Will Allen, a vice president at Cloudflare, emphasizes the growing importance of human-generated content from before 2022. This data, he argues, grounds AI models—and society—in a shared, verifiable reality. This grounding is especially critical as AI models are deployed in technical fields such as medicine, law, and finance. "The data that has that connection to reality has always been critically important and will be even more crucial in the future," Allen stated. "If you don't have that foundational truth, it just becomes so much more complicated."
Real-World Examples: The Search for Authenticity
This isn't merely a theoretical concern; practical issues are already emerging. Venture capitalist Paul Graham shared an experience nearly a year after ChatGPT's launch. While searching online for instructions on setting a pizza oven's temperature, he found himself scrutinizing content dates to find information published before the flood of "AI-generated SEO-bait," as he described it on X.
Malte Ubl, CTO of AI startup Vercel and a former Google Search engineer, responded to Graham, noting that he was essentially filtering the internet for content that was "pre-AI-contamination." Ubl drew the same analogy: "The analogy I've been using is low background steel, which was made before the first nuclear tests." Matt Rickard, another ex-Google engineer, echoed this sentiment in a blog post, warning that modern datasets are becoming increasingly contaminated as AI models are trained on AI-generated internet content, making unmodified data harder to find.
Preserving Digital Purity: The Modern Low-Background Steel
Some technologists advocate for preserving digital equivalents of low-background steel: human-generated data from the pre-AI boom era. This data represents the internet's authentic bedrock, created by people with genuine intent and context.
John Graham-Cumming, Cloudflare's CTO and a board member, is one such preservationist. His project, LowBackgroundSteel.ai, is dedicated to cataloging datasets, websites, and media that existed before 2022. One example is GitHub's Arctic Code Vault, an archive of open-source software captured in February 2020. Graham-Cumming's initiative seeks to archive content reflecting the web in its raw, human-authored state, free from LLM-generated filler.
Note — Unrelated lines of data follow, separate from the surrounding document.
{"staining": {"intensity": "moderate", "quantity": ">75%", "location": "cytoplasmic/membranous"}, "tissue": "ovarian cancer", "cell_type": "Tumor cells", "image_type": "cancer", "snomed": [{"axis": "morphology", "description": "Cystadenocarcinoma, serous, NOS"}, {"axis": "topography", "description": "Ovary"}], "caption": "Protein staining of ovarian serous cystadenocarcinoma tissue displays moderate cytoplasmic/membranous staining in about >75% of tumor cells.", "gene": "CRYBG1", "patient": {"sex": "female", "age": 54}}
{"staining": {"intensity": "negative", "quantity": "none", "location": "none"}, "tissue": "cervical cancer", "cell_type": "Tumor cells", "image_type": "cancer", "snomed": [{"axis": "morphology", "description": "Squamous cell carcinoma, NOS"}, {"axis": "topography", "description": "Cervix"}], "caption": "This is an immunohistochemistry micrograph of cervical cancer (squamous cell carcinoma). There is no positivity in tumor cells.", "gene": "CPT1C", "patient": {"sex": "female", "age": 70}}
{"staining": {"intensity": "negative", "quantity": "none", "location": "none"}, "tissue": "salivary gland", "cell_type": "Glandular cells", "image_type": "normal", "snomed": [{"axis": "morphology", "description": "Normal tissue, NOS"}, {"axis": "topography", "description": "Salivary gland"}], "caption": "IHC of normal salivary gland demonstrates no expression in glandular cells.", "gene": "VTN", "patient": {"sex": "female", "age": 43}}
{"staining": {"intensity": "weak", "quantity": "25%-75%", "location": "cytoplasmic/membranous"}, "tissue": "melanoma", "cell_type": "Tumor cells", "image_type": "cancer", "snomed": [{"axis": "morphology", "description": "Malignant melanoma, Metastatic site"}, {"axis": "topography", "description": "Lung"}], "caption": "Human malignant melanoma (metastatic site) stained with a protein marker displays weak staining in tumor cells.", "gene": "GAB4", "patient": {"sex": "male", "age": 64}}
Another resource he highlights is "wordfreq," a project by linguist Robyn Speer to track online word frequencies. Speer ceased updates in 2021, stating in a 2024 GitHub update, "Generative AI has polluted the data." This pollution skews internet data, making it a less reliable reflection of human writing and thought. For instance, an analysis cited by Speer showed ChatGPT's unusual affinity for the word "delve," causing its online frequency to spike unnaturally, a pattern not seen in human usage. A more recent observation is ChatGPT's fondness for the em dash.
The Enduring Value of Our Shared Reality
Cloudflare's Allen acknowledges that AI models trained on synthetic content can boost productivity and reduce tedium. He himself is a regular user of various chatbots. The analogy to low-background steel isn't perfect either, as scientists have found alternative methods for producing pure steel.
Nevertheless, Allen maintains, "you always want to be grounded in some level of truth." The implications extend beyond AI model performance; they touch the very fabric of our shared reality. Just as scientists relied on low-background steel for accurate measurements, we might soon depend on meticulously preserved pre-AI content to understand the authentic state of human thought, reasoning, and communication before machines began to mimic us so proficiently.
The unadulterated internet of the past may be gone, but thankfully, dedicated individuals are working to save copies. Like the divers who salvaged steel from the ocean depths, they remind us that preserving the past is perhaps the surest way to build a trustworthy future.